# Problem
Please return every line of the records below that contains the word "signal".

Code change snippets:
------------------------------------
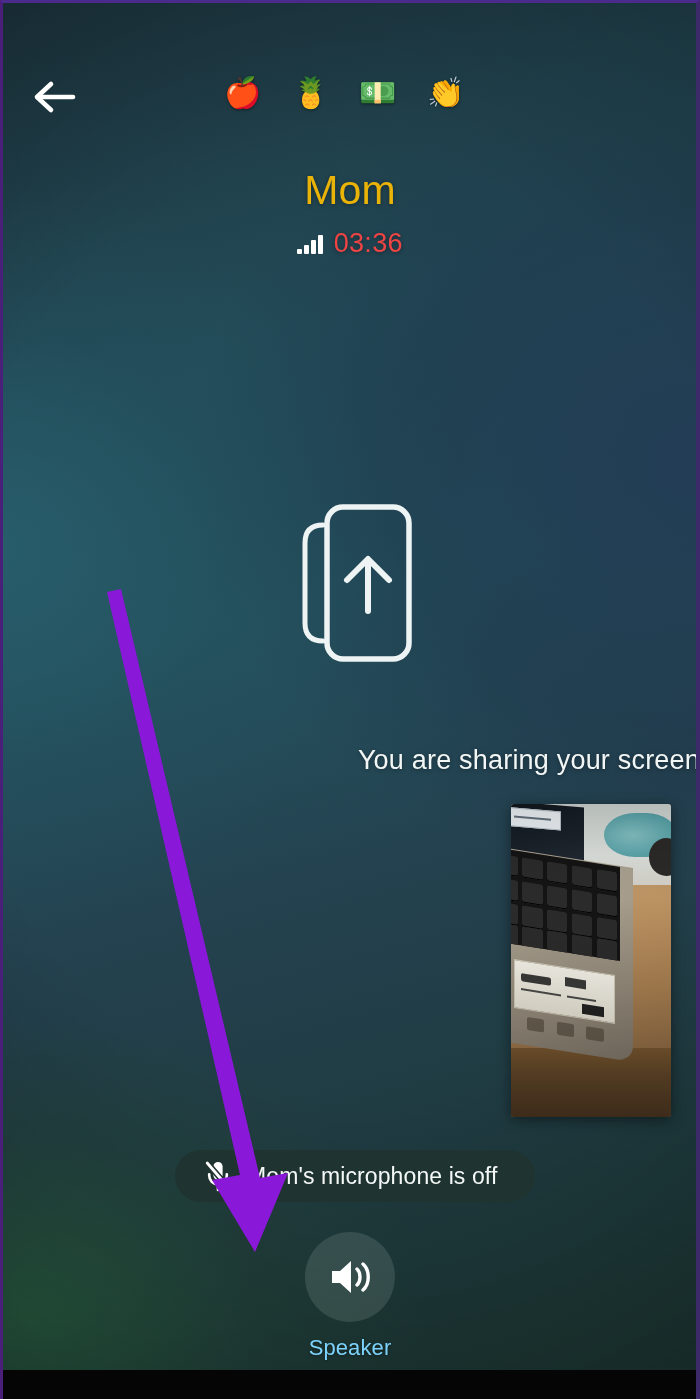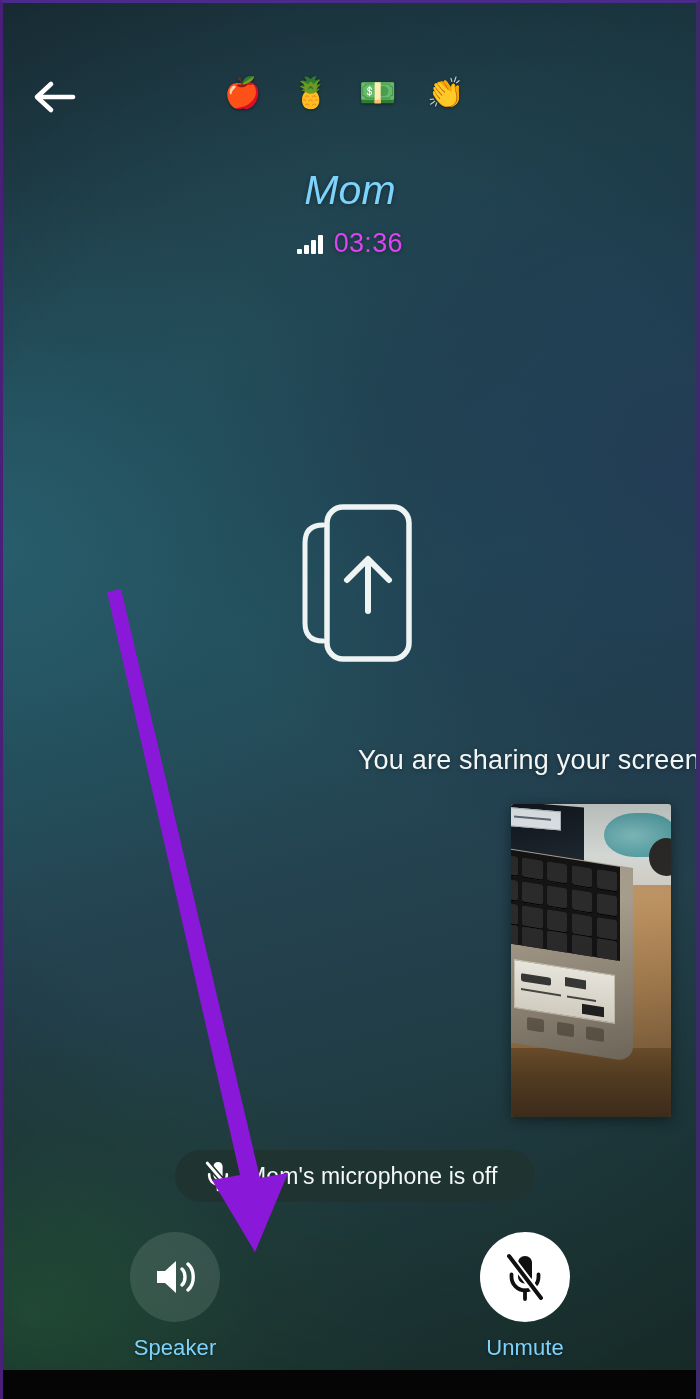--- a/index.html
+++ b/index.html
@@ -80,13 +80,12 @@
     left: 0; top: 167px;
     width: 700px;
     text-align: center;
-    color: #7dd3fc;
+    color: #eab308;
     font-size: 41px;
     font-weight: 400;
     letter-spacing: 0.2px;
     text-shadow: 0 1px 5px rgba(0,0,0,0.4);
     z-index: 15;
-    font-style: italic;
   }
   .status-line {
     position: absolute;

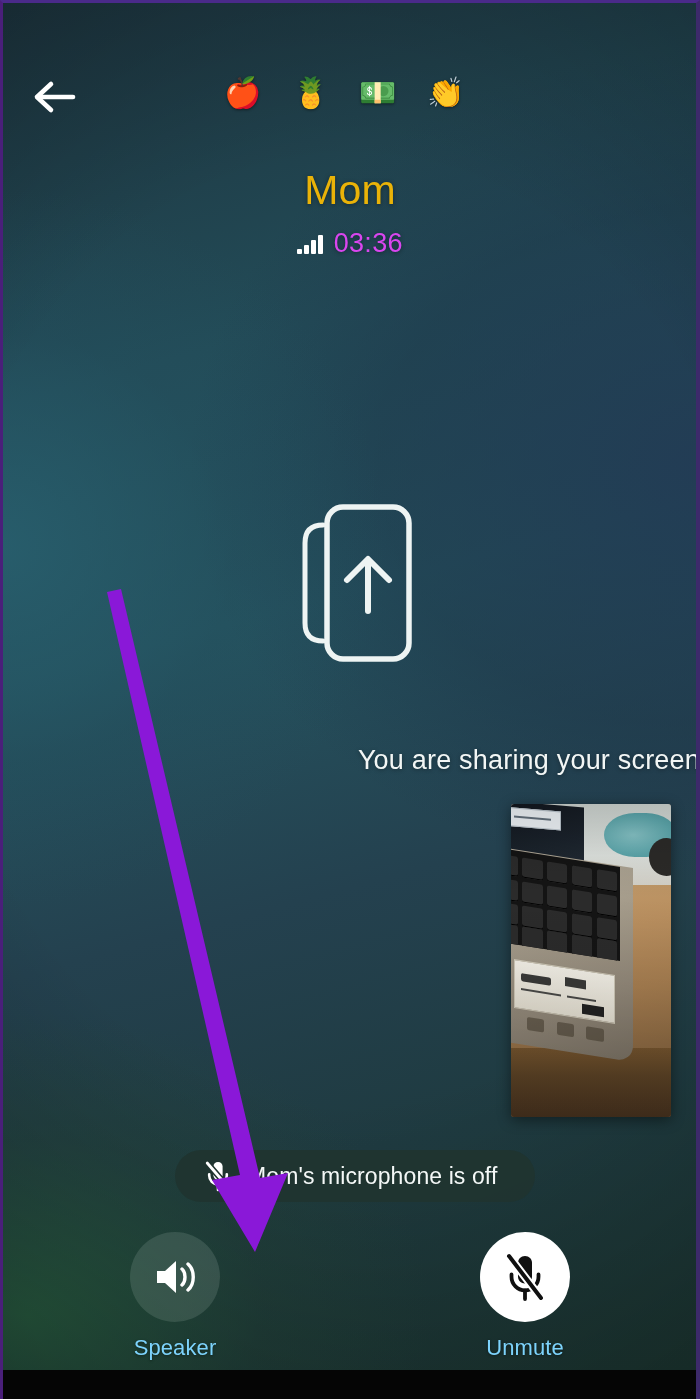--- a/index.html
+++ b/index.html
@@ -114,7 +114,7 @@
   .signal-bars i:nth-child(3) { height: 14px; }
   .signal-bars i:nth-child(4) { height: 19px; }
   .call-timer {
-    color: #d946ef;
+    color: #ef4444;
     font-size: 27px;
     font-weight: 400;
     letter-spacing: 0.3px;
------------------------------------
# Answer for this exercise
   .signal-bars i:nth-child(3) { height: 14px; }
   .signal-bars i:nth-child(4) { height: 19px; }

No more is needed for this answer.